A evolução percebida pela Coopamare dispersou os carroceiros que ajudaram a formá-la. Com o aumento de negócios de maior volume e a adoção de caminhões para coleta em condomínios, hipermercados e empresas, os antigos e modestos catadores que lá vendiam sua produção diária, passaram a negociar a coleta em três ferros-velhos, próximos ao Largo da Batata, a poucos quilômetros dali. Outros abandonaram, definitivamente, a atividade no bairro, exauridos pela difícil topografia da Zona Oeste, cheia de ladeiras.
No primeiro dia de reportagem, flagramos Laerte, motorista do caminhão de propriedade da cooperativa, e seus dois ajudantes, Hélio e Damião, reunindo na gaiola do utilitário o volume de quase duas toneladas de lixo reciclável, armazenados em um pequeno galpão de uma das lojas da rede de hipermercados Pão de Açucar. O lixo resultava da coleta do domingo anterior, até a tarde de segunda-feira. Volume inimaginável para um carroceiro, e o baiano Damião de Jesus Serafim é um resistente desses tempos de coleta na rua. Tem 58 anos e está na Coopamare há sete. Tímido e reservado, soubemos por Walison que ele ingressou na cooperativa, pois caminhava ao longo de 25km, de Perus à Pinheiros, coletando até 30kg de papelão nas costas. O trabalho hercúleo garantia o sustento diário e incitava à volta, no dia seguinte. Uma espécie de Sísifo que, ao invés de pedra, carregava papelão. Ao fim da coleta no hipermercado, converso com Damião e falo sobre minha grande surpresa sobre sua idade. Ele sorri, timidamente, mas não tarda em reconhecer o peso dos anos: “Nem me fale em idade. Penso em aposentadoria e aposentado no Brasil sofre demais. Mas estou firme”. Um dos quase 30 beneficiados com a renda de dois salários mínimos propiciada pela Coopamare, Damião superou a sina de Sísifo, encontrou no reciclável uma vida mais digna e defende o discurso cooperativista: “Aqui todos fazem de tudo. A única coisa que não pode acontecer é alguém ficar parado”.

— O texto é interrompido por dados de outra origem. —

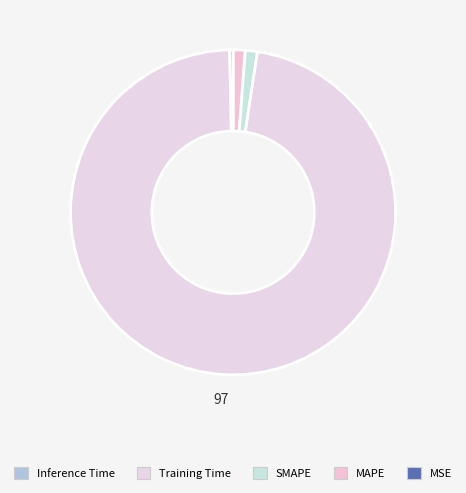

Rank the categories by value from lowest to highest.

MSE, Inference Time, MAPE, SMAPE, Training Time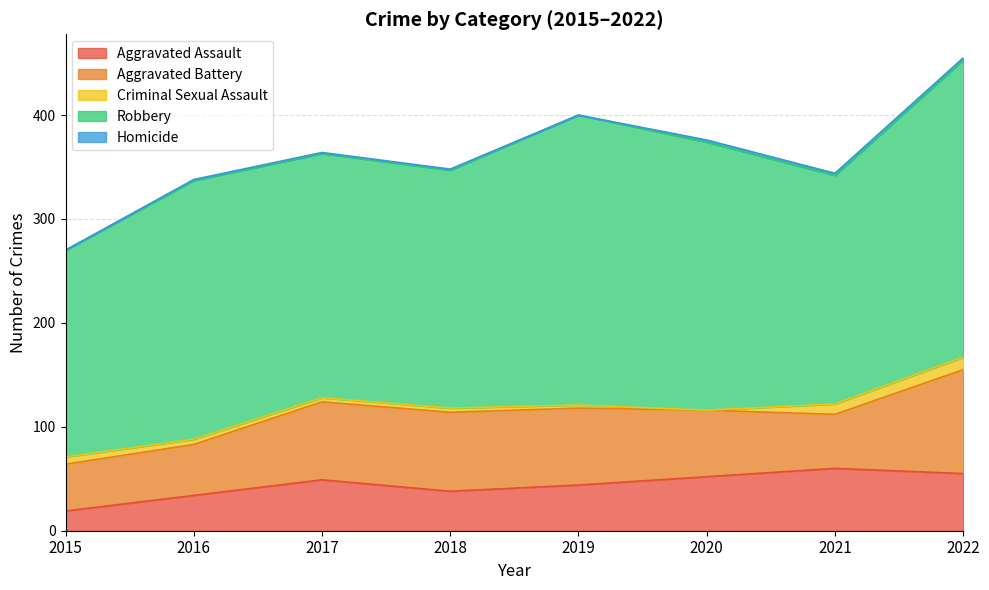

At how many categories does at least one series exceed 118?

8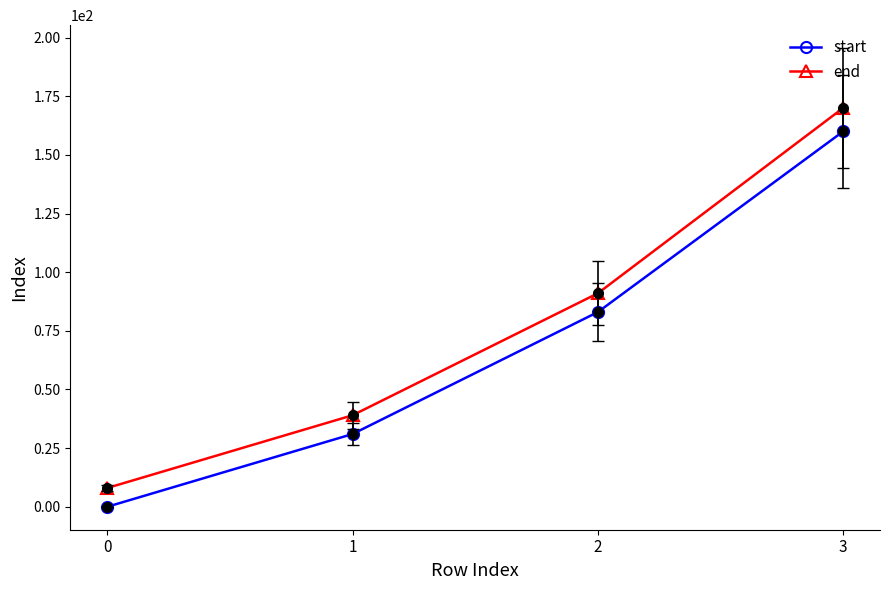

What is the value of the end point at the 3rd from the left?

91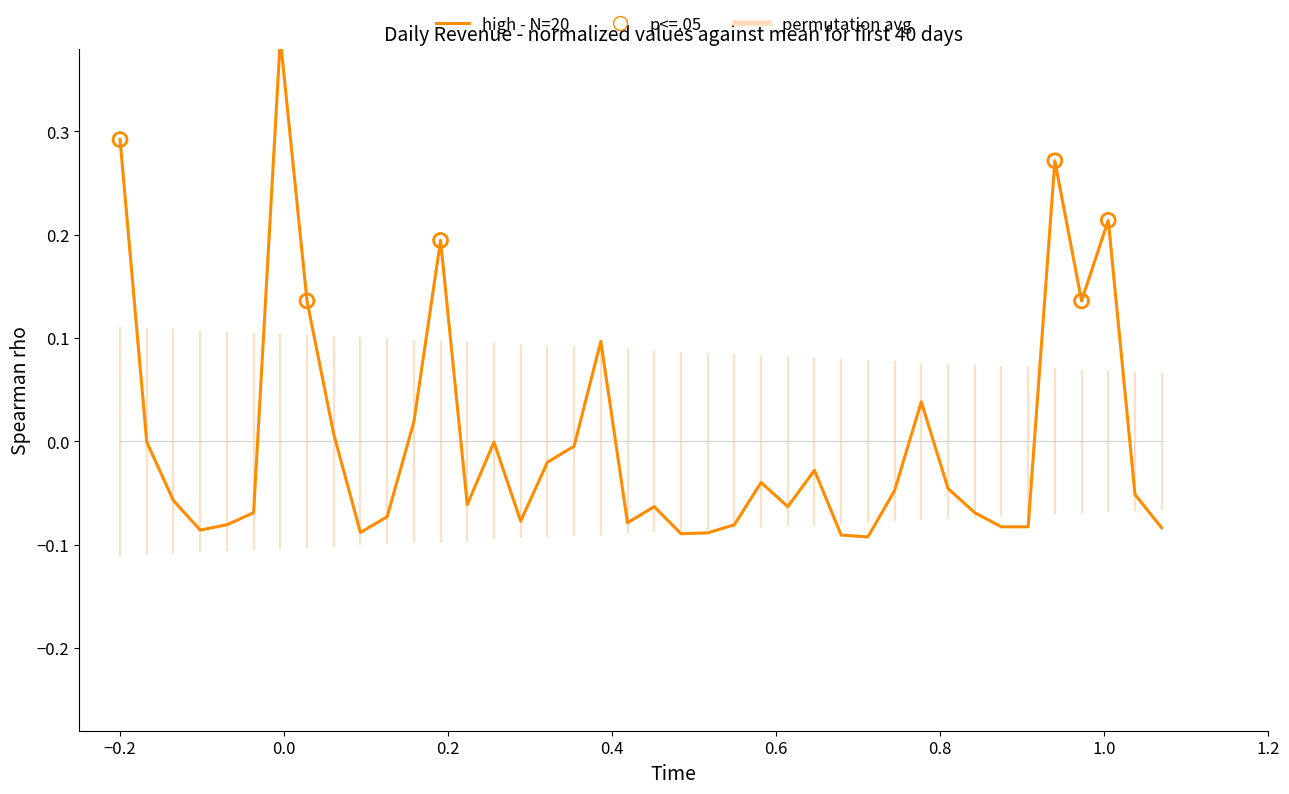

What is the change in value from 2024-01-13 to 2024-02-05?

+0.1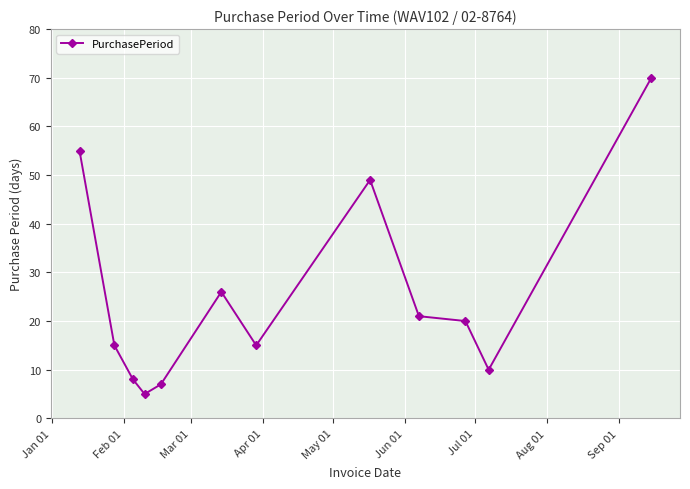

True or false: the data has more than 1 interior local peaks.

True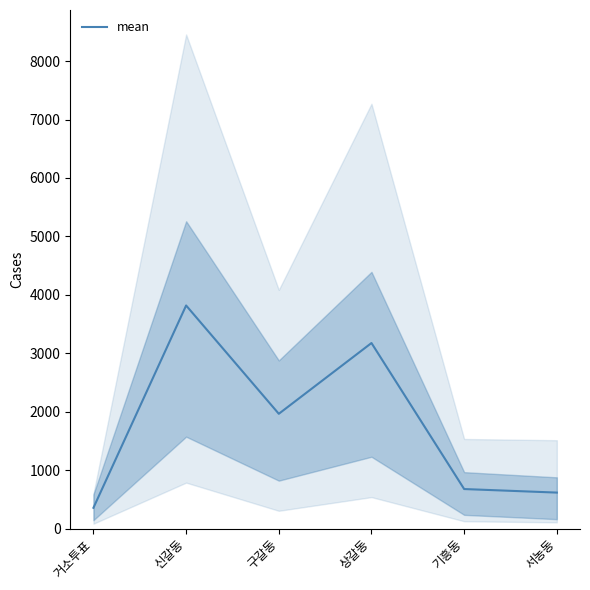

What position from the right is 신갈동?

5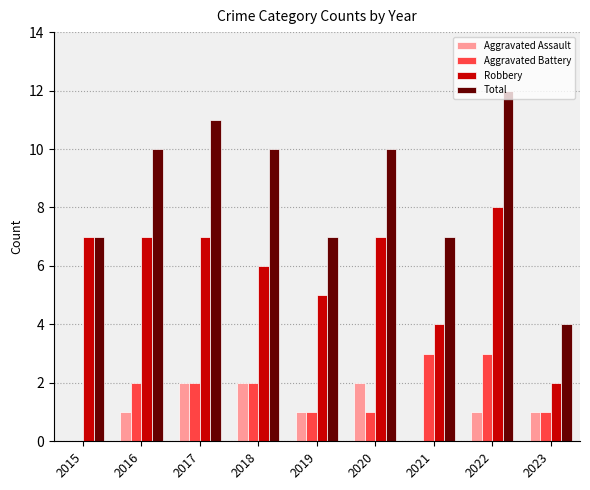

Does the chart contain stacked bars?

No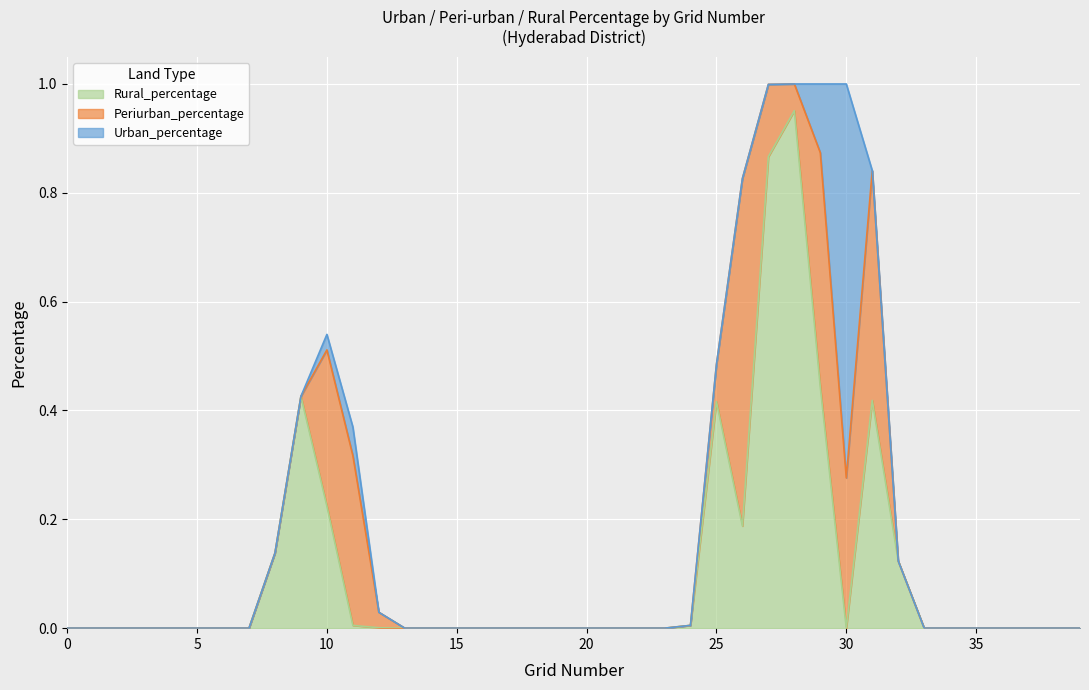

Reading left to right, what are all the values shown in this chart?

Urban_percentage: 0.0	0.0	0.0	0.0	0.0	0.0	0.0	0.0	0.0	0.0	0.0	0.1	0.0	0.0	0.0	0.0	0.0	0.0	0.0	0.0	0.0	0.0	0.0	0.0	0.0	0.0	0.0	0.0	0.0	0.1	0.7	0.0	0.0	0.0	0.0	0.0	0.0	0.0	0.0	0.0
Periurban_percentage: 0.0	0.0	0.0	0.0	0.0	0.0	0.0	0.0	0.0	0.0	0.3	0.3	0.0	0.0	0.0	0.0	0.0	0.0	0.0	0.0	0.0	0.0	0.0	0.0	0.0	0.1	0.6	0.1	0.0	0.4	0.3	0.4	0.0	0.0	0.0	0.0	0.0	0.0	0.0	0.0
Rural_percentage: 0.0	0.0	0.0	0.0	0.0	0.0	0.0	0.0	0.1	0.4	0.2	0.0	0.0	0.0	0.0	0.0	0.0	0.0	0.0	0.0	0.0	0.0	0.0	0.0	0.0	0.4	0.2	0.9	1.0	0.4	0.0	0.4	0.1	0.0	0.0	0.0	0.0	0.0	0.0	0.0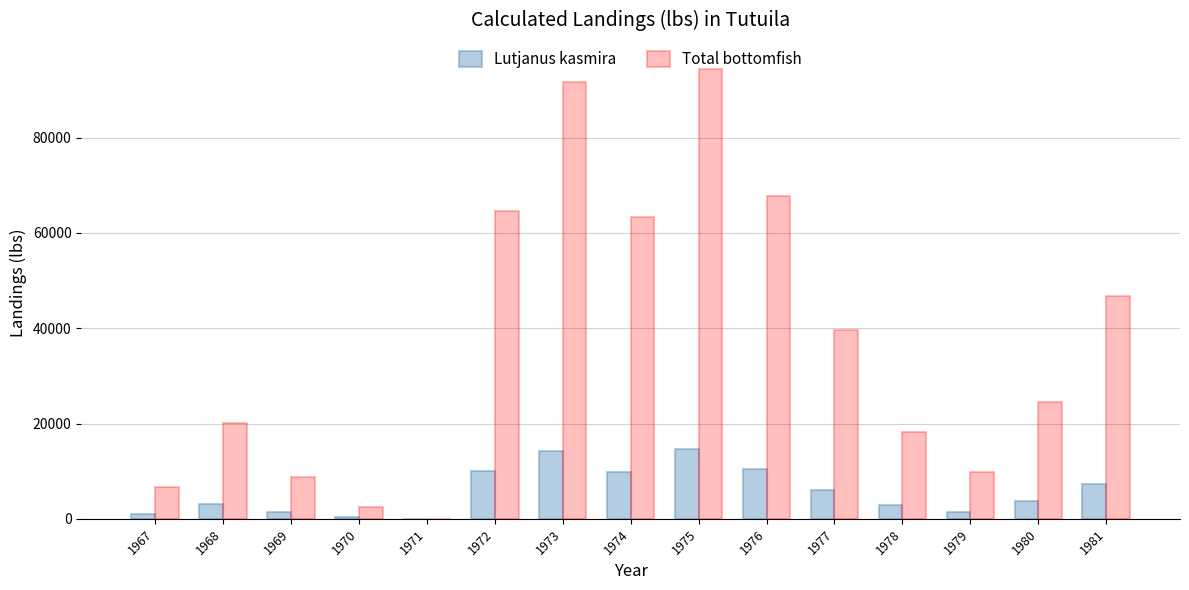

The value of Total bottomfish at 1975 is 127215. True or false?

False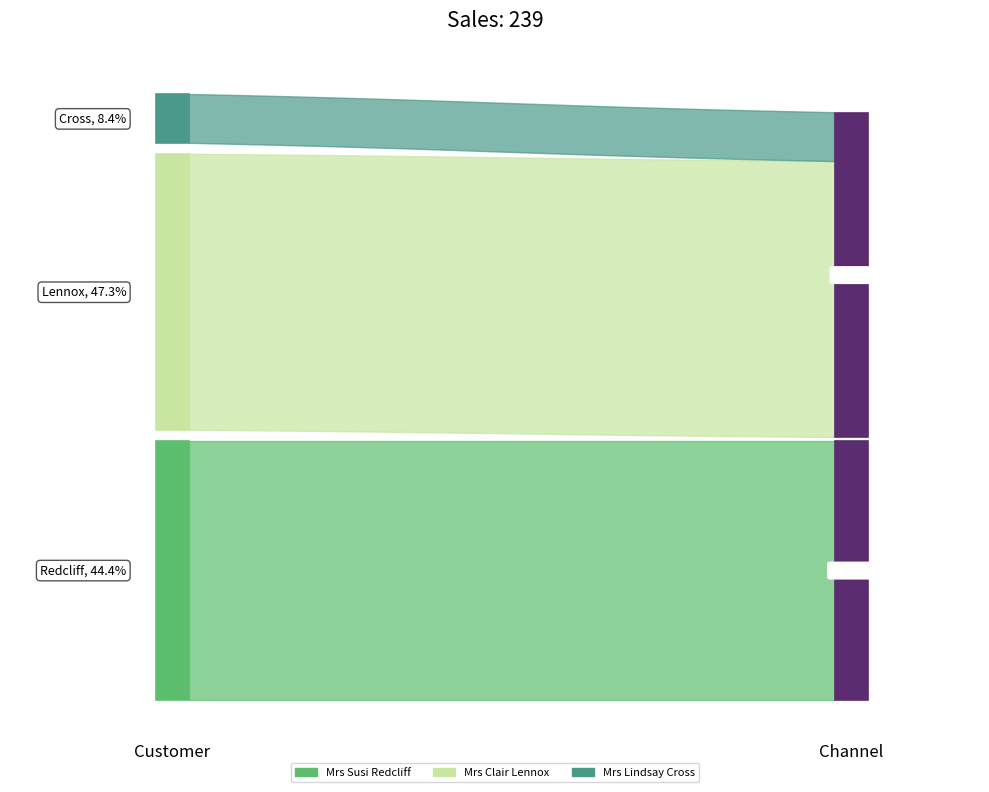

Reading left to right, what are all the values shown in this chart?

106	113	20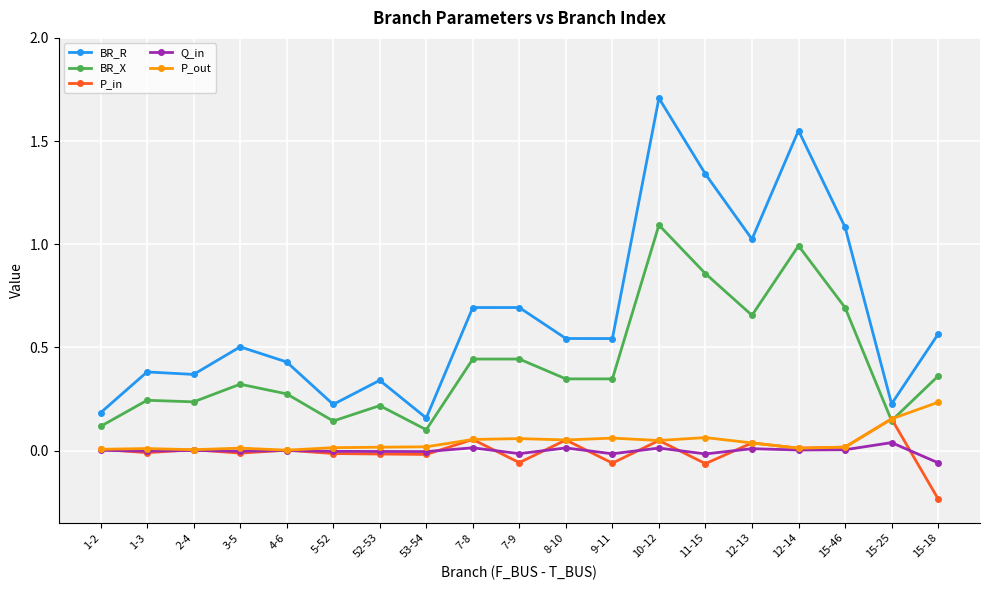

What are all the series names shown in the legend?

BR_R, BR_X, P_in, Q_in, P_out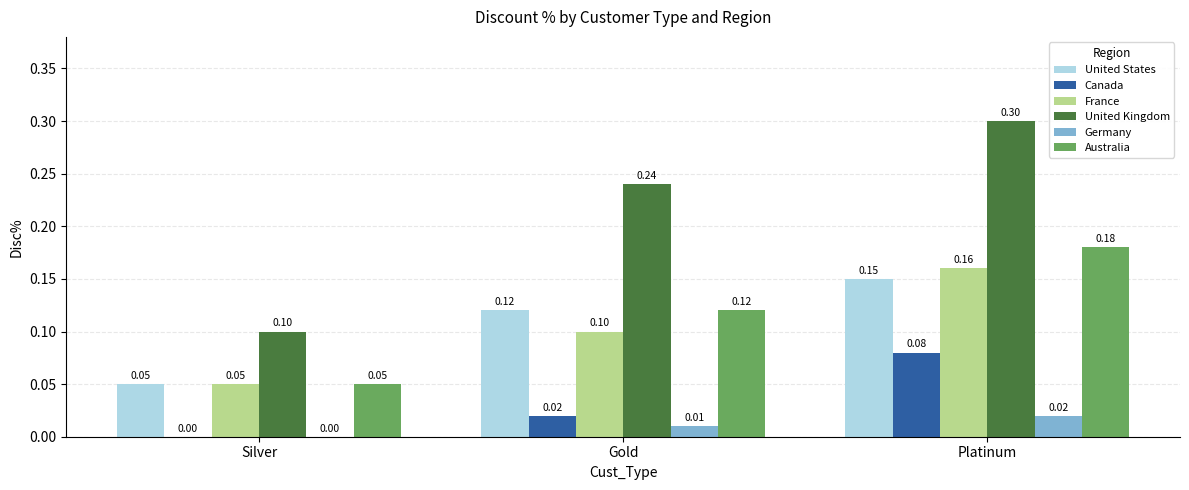

The value of Australia at Silver is 0.1. True or false?

True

Damião, Neilton, Jacy, Walison e esses quase cem personagens que não ficam parados, ensinam uma grande lição à sociedade civil e à classe política, que também deveriam “arregaçar as mangas” e enxergar a infinidade de benefícios que iremos colher, quando esses dois terços de riquezas tratadas como lixo forem olhados com a devida atenção.